Write out exactly the lines from the one containing "Мэдээллийн аюулгүй байдлын аудит хийх" through the last line of the records below, both included, and leave out any pictures.

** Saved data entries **
◇ ◇ ◇

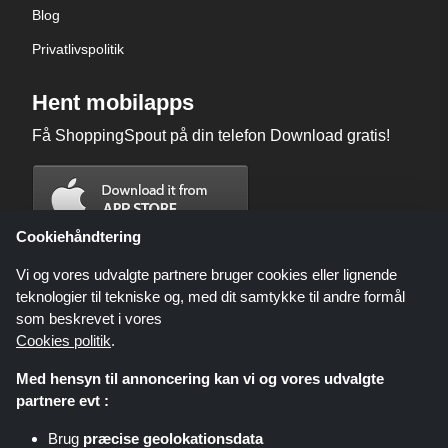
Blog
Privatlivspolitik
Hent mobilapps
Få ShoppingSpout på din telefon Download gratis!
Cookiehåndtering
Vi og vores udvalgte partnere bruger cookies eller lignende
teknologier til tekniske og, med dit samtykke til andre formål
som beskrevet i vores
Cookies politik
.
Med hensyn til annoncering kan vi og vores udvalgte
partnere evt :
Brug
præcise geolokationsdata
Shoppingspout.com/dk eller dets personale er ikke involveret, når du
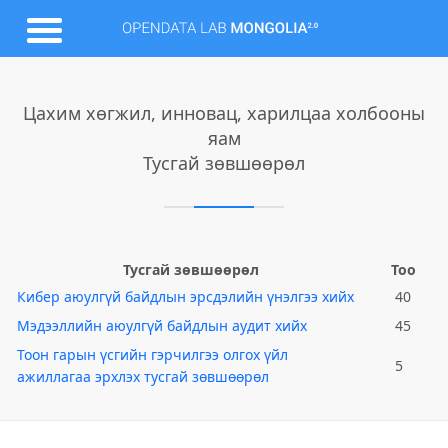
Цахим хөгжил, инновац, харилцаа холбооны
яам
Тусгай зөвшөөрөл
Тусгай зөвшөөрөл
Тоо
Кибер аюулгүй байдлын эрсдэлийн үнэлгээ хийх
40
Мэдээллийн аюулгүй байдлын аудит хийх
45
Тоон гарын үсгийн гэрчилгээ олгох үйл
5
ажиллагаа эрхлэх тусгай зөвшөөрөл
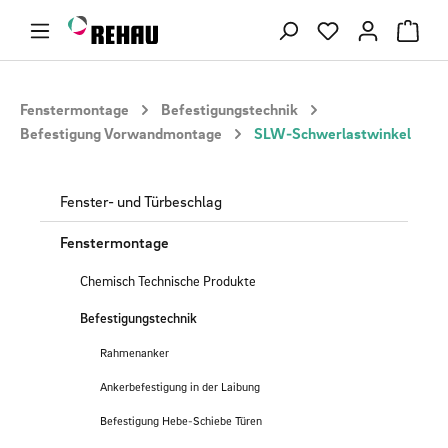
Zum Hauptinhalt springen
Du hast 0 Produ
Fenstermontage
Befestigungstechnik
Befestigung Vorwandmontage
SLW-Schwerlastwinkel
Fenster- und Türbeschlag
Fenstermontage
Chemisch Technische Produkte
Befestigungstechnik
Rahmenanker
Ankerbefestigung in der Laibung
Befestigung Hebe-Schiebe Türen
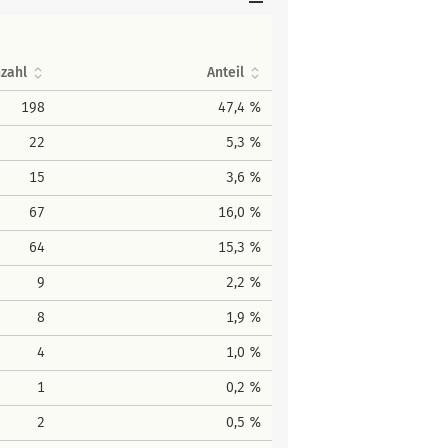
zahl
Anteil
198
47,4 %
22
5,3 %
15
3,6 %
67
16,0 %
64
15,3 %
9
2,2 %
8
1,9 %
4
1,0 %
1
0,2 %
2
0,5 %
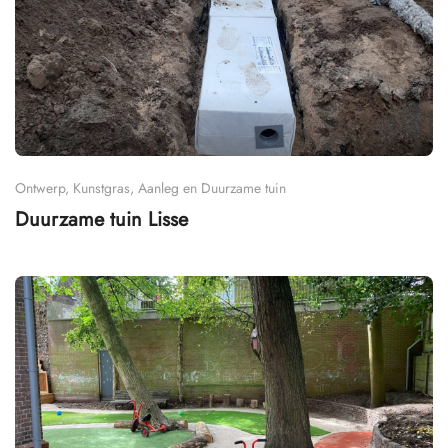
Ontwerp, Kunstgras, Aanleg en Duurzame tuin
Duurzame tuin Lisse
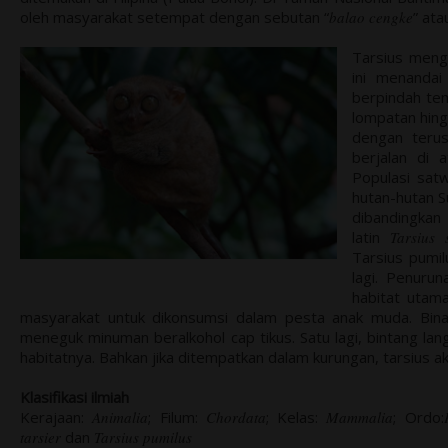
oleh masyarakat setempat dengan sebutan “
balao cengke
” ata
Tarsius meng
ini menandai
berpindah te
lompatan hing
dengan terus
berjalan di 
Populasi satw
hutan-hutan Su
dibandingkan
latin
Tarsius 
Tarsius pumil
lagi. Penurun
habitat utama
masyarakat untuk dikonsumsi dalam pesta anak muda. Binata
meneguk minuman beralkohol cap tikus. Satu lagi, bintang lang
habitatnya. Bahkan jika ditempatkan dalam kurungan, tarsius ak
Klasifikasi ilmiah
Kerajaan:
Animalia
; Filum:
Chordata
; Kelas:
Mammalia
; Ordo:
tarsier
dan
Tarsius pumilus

◇ ◇ ◇

** Solution to this exercise **
Мэдээллийн аюулгүй байдлын аудит хийх
45
Тоон гарын үсгийн гэрчилгээ олгох үйл
5
ажиллагаа эрхлэх тусгай зөвшөөрөл
Zum Hauptinhalt springen
Du hast 0 Produ
Fenstermontage
Befestigungstechnik
Befestigung Vorwandmontage
SLW-Schwerlastwinkel
Fenster- und Türbeschlag
Fenstermontage
Chemisch Technische Produkte
Befestigungstechnik
Rahmenanker
Ankerbefestigung in der Laibung
Befestigung Hebe-Schiebe Türen
zahl
Anteil
198
47,4 %
22
5,3 %
15
3,6 %
67
16,0 %
64
15,3 %
9
2,2 %
8
1,9 %
4
1,0 %
1
0,2 %
2
0,5 %
Ontwerp, Kunstgras, Aanleg en Duurzame tuin
Duurzame tuin Lisse
oleh masyarakat setempat dengan sebutan “
balao cengke
” ata
Tarsius meng
ini menandai
berpindah te
lompatan hing
dengan terus
berjalan di 
Populasi satw
hutan-hutan Su
dibandingkan
latin
Tarsius 
Tarsius pumil
lagi. Penurun
habitat utama
masyarakat untuk dikonsumsi dalam pesta anak muda. Binata
meneguk minuman beralkohol cap tikus. Satu lagi, bintang lang
habitatnya. Bahkan jika ditempatkan dalam kurungan, tarsius ak
Klasifikasi ilmiah
Kerajaan:
Animalia
; Filum:
Chordata
; Kelas:
Mammalia
; Ordo:
tarsier
dan
Tarsius pumilus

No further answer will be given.